Jane Tolerton: the forgotten Kiwi women of WWI

From Sunday Morning, 8:40 am on 5 November 2017

We may have been the first country to give women the vote, but the New Zealand women who served as doctors, ambulance drivers and munitions workers World War I have largely been left out of our written history – until now.

Jane Tolerton holding a photo of the NZ Volunteer Sisterhood before the first group left Wellington for Egypt in October 1915. Hatless in the middle is Ettie Rout, the one woman associated with NZ in WWI whose name is well known.

Jane Tolerton holding a photo of the NZ Volunteer Sisterhood before the first group left Wellington for Egypt in October 1915. Hatless in the middle is Ettie Rout, the one woman associated with NZ in WWI whose name is well known. Photo: Bev Short

Historian Jane Tolerton profiles some of the 1000-plus Kiwi women volunteers in the new book Make Her Praises Heard Afar - NZ Women Overseas in World War One.

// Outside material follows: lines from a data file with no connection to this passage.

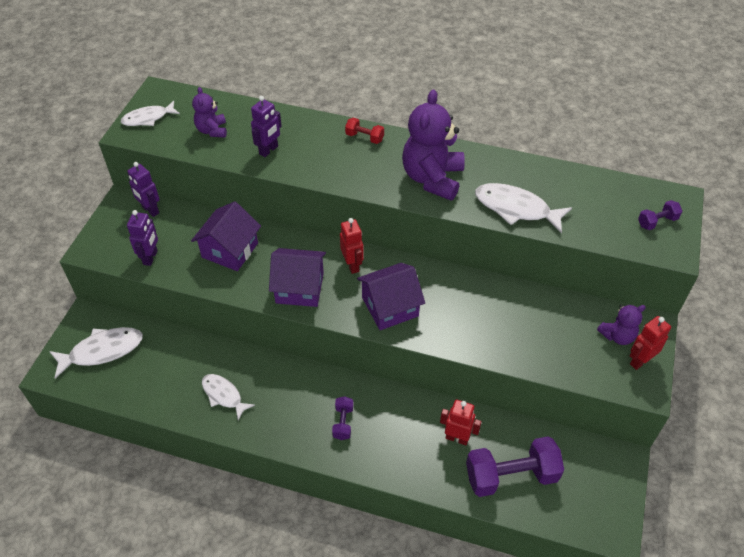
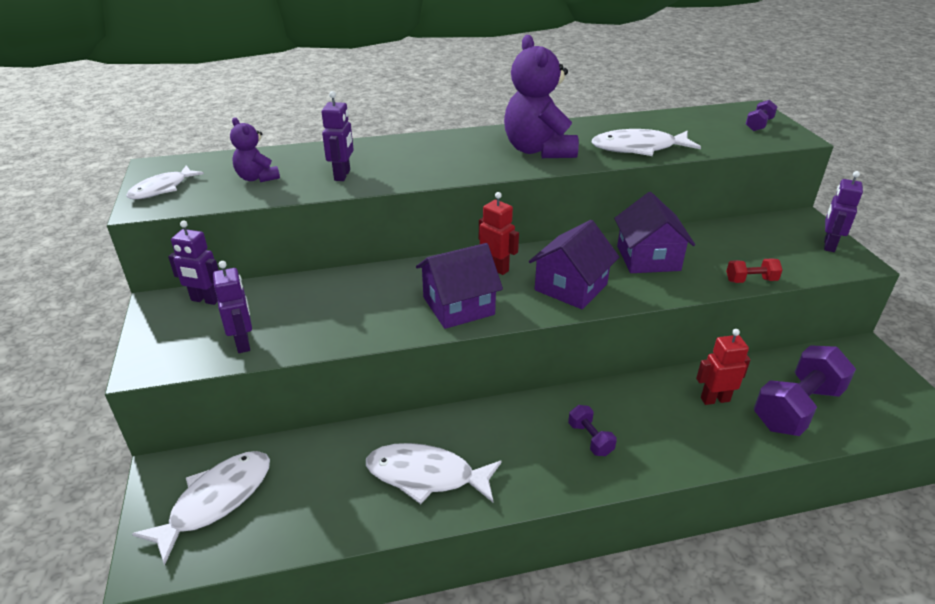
camera: 30 degrees left, 15 degrees down
purple house [191,201,261,271] -> purple house moved to [614,192,695,273]
white fish [202,374,255,420] -> white fish [366,443,502,504], size x1.51
red dumbbell [345,118,384,144] -> red dumbbell moved to [726,258,782,283]
purple teddy bear [597,304,646,345] -> none
red robot [630,316,671,370] -> purple robot [824,171,863,252]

Official WWI centenary celebrations here honoured 'those who fought' and 'those who stayed at home', but these women – who joined the overseas war effort independently – sit in the middle, Tolerton says.

"We've got this idea that New Zealand women stayed home, they looked after farms and moved into more paid work than they had been and also did a lot of knitting and fundraising – all that, of course, is true – but then there's this other group of women who simply got into a ship, paid their ticket, went overseas."

Even the Head of the New Zealand Army Nursing Service Hester Maclean dismissed their efforts in her 1932 book Nursing in New Zealand.

"[Maclean is] so determined to vaunt the nurses that she really consciously pushes out the other women. She doesn't approve of 'untrained women' … and she's very overt about that."

Dr Agnes Bennett (left) of Wellington in Egypt, 1915, when she became the first woman doctor to work with a British military medical unit - with the New Zealanders in Cairo.

Dr Agnes Bennett (left) of Wellington in Egypt, 1915, when she became the first woman doctor to work with a British military medical unit - with the New Zealanders in Cairo. Photo: Supplied

When World War I started, you couldn't be in Britain and not be involved in the war effort in some way – Downton Abbey's transformation into a hospital is a case in point, Tolerton says.

Three Kiwi artists were on a painting holiday in France's Bay of Biscay when the fighting began and got caught up making shirts for French soldiers. They then went to Britain and became VADs (volunteer field nurses), later nursing Gallipoli veterans in Malta.

In 1918, Wellington ambulance driver Agnes 'Pickle' Pearce was awarded the MBE as recognition of her outstanding war work in England, but she has received no decoration back home, Tolerton says.

The "structural discrimination" that left these women out of the materials produced for the WWI centenary is partly because they generally worked for non-New Zealand governments.

"The funding has gone to men to write about men's things and it hasn't gone to women to write up the story of women."

The Kiwi women who served overseas are role models for today, Tolerton says.

"I hear people saying we need more women in management in New Zealand as if it's kind of our fault somehow. You look at World War I, you see New Zealand women managing things like field hospital units attached to the Serb army."